_Work instructions_
For the string "bottom", state the number of lines in the data that contain it, and nothing else.

_Data for analysis_

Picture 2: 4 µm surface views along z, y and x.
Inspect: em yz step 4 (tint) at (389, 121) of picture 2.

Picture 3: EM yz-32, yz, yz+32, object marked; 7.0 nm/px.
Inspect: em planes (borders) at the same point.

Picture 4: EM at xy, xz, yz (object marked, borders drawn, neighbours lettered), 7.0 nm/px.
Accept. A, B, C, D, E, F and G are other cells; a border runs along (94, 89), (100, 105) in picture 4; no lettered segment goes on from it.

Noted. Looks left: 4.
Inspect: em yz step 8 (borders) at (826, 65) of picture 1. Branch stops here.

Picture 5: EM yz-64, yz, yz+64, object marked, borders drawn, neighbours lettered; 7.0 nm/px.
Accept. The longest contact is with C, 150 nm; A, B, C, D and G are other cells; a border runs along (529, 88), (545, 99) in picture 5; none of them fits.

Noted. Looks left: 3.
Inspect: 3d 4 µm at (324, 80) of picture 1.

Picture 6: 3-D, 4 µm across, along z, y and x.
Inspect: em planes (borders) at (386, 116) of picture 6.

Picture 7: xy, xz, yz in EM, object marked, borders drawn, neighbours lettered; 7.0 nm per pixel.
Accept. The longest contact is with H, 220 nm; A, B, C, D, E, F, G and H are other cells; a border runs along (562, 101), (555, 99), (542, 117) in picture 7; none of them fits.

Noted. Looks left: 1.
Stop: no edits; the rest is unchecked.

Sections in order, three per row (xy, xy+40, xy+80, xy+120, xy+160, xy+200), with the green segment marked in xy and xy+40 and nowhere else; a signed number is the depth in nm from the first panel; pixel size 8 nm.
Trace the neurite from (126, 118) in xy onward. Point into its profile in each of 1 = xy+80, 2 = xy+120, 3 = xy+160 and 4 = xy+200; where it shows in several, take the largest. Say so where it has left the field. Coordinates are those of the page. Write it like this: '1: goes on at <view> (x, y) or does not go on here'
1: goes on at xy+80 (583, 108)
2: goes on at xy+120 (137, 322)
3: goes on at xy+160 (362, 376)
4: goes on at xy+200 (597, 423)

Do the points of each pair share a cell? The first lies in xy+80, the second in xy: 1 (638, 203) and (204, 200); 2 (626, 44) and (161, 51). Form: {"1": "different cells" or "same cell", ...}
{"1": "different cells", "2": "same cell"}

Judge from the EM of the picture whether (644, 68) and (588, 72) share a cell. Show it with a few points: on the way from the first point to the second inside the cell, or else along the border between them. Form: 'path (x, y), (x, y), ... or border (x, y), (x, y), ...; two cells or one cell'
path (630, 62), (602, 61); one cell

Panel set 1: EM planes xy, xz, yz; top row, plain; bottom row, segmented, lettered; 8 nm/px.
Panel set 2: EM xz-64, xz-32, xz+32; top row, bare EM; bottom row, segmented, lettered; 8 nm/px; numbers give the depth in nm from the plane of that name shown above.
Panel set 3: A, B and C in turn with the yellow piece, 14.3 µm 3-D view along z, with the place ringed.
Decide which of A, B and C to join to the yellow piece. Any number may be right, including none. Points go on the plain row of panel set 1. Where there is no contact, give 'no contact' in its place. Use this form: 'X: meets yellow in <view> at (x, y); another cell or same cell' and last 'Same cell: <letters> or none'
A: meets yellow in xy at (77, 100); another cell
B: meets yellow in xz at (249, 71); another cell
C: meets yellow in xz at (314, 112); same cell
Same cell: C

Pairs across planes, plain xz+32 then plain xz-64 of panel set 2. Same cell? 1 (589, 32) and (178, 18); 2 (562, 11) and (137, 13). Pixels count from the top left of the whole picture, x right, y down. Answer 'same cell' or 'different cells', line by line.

_Solution_
2